Cette structuration politique du mouvement née à la fois de la contestation, la mobilisation des algériens et du hirak permettrait de mieux gérer l’après élections présidentielles du mois de décembre, en créant un débat politique et sociétale profond susceptible de mettre l’Algérie sur la voie de la justice sociale et le développement et d’éviter de nouvelles hostilités inutiles vis-à-vis des prochaines élections. Car les élections sont utiles, voire nécessaires, tout particulièrement dans un moment aussi spécifique que celui que vit l’Algérie. Il est impossible de penser le future politique, économique et sociale de l’Algérie avec le mêmes acteurs et partis politiques.

La nécessaire démocratisation du système

L’émergence de nouvelles représentations et organisations politiques ne peut se faire avec les anciens acteurs. Au contraire il faut que la refonte du paysage politique soit l’occasion pour qu’une nouvelle élite politique émerge, éventuellement issue de la société civile et de la majorité silencieuse des algériens qui étaient jusqu’ici exclus et marginalisés politiquement. Ces nouveaux acteurs de la vie politique de l’Algérie d’aujourd’hui et de demain auraient un rôle politique qui ne se limiterait pas uniquement à la contestation absolue, ou à l’allégeance au pouvoir. Mais ils constitueraient une force de proposition, leur implication et leur participation aux différentes étapes de la vie politique, y compris les différentes échéances électorales, serait effective quelles que soient les difficultés. Ces nouveaux acteurs, qui ont brisé le silence de décennies, doivent créer des moyens de pression pacifiques à l’égard de ceux qui détiennent réellement le pouvoir, afin d’opérer les changements et les transitions nécessaires pour le développement et la modernisation l’Algérie.
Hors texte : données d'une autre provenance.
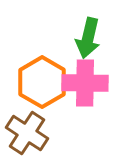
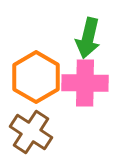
orange hexagon: moved 6 px left, 5 px up
brown cross: moved 4 px right, 1 px up
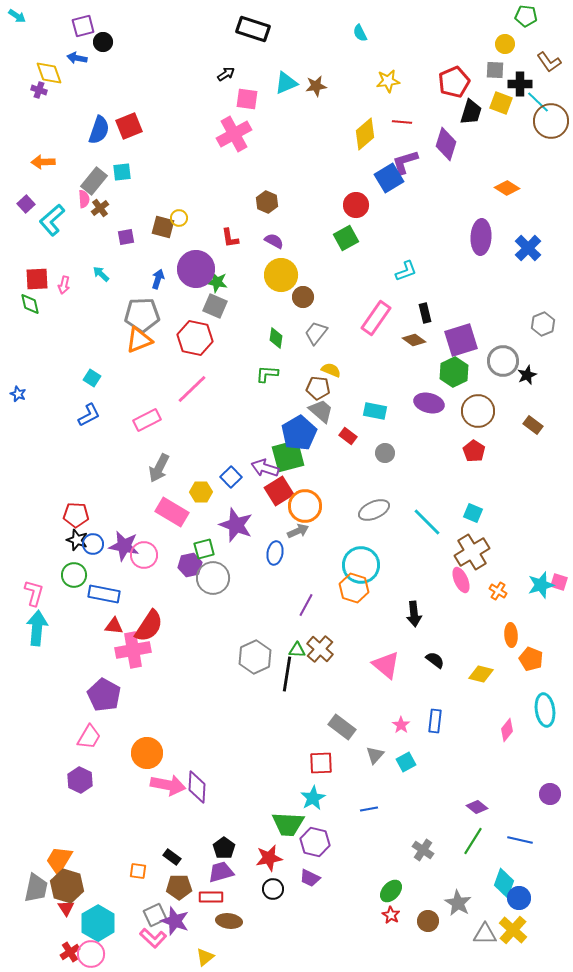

C’est pourquoi on peut dire que le hirak et la mobilisation continue des algériens constituent à la fois une source de changement des élites en Algérie, mais aussi une occasion pour voir émerger une nouvelle élite politique capable de participer à la gouvernance de l’Algérie de demain.

Il est temps qu’émerge de nouvelles forces politique en Algérie. Ces nouvelles forces ne peuvent voir le jour qu’à condition que les institutions redémarrent, avec de nouveaux acteurs politiques, tant au niveau de l’Assemblée nationale que des différentes représentations. Cela suppose bien évidemment une ouverture politique d’en haut et son engagement pour une vraie démocratisation du champ politique afin d’éviter de nouvelles crises politiques en Algérie.